━━━━━ TEXTAUSZUG ━━━━━

Hilfswerk begrüßt Verlängerung der Familienhospizkarenz, fordert jedoch mehr Unterstützung für pflegende Angehörige

Präsident Othmar Karas: "Mobile Palliativpflege und Hospizteams fördern!"

Wien (OTS) - Hilfswerk begrüßt die heute, Dienstag, vom Ministerrat beschlossene Verlängerung der Familienhospizkarenz. Eltern von chronisch kranken Kindern können in Zukunft bis zu neun Monate in Karenz gehen, statt bisher sechs Monate. Damit ist jedoch nicht sicher gestellt, dass die pflegenden Angehörigen ausreichend unterstützt werden. Daher fordert das Hilfswerk, dass der Ausbau der mobilen Palliativpflege als integraler Bestandteil der Hauskrankenpflegeund Hospizteams verstärkt gefördert wird.

━━━━━

- [AUFGABE]:
Geben Sie die Meldung zur Familienhospizkarenz wortgetreu wieder, beginnend bei „Hilfswerk begrüßt Verlängerung“ und endend mit „verstärkt gefördert wird.“. Das nachstehende Material steht in keinem Zusammenhang mit der Meldung.

━━━━━ DATENTEIL ━━━━━

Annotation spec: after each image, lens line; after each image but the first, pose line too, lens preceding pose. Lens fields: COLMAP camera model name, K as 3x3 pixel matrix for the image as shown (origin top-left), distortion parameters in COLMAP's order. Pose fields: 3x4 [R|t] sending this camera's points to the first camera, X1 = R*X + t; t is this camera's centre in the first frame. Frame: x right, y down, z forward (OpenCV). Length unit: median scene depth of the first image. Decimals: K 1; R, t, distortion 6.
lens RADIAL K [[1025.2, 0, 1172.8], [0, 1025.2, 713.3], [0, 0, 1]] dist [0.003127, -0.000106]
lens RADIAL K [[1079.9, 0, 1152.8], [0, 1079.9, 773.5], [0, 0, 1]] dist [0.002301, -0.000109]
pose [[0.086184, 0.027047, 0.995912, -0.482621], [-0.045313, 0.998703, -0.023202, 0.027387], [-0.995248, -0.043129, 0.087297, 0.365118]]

━━━━━

- [IHRE ANTWORT]:
Hilfswerk begrüßt Verlängerung der Familienhospizkarenz, fordert jedoch mehr Unterstützung für pflegende Angehörige

Präsident Othmar Karas: "Mobile Palliativpflege und Hospizteams fördern!"

Wien (OTS) - Hilfswerk begrüßt die heute, Dienstag, vom Ministerrat beschlossene Verlängerung der Familienhospizkarenz. Eltern von chronisch kranken Kindern können in Zukunft bis zu neun Monate in Karenz gehen, statt bisher sechs Monate. Damit ist jedoch nicht sicher gestellt, dass die pflegenden Angehörigen ausreichend unterstützt werden. Daher fordert das Hilfswerk, dass der Ausbau der mobilen Palliativpflege als integraler Bestandteil der Hauskrankenpflegeund Hospizteams verstärkt gefördert wird.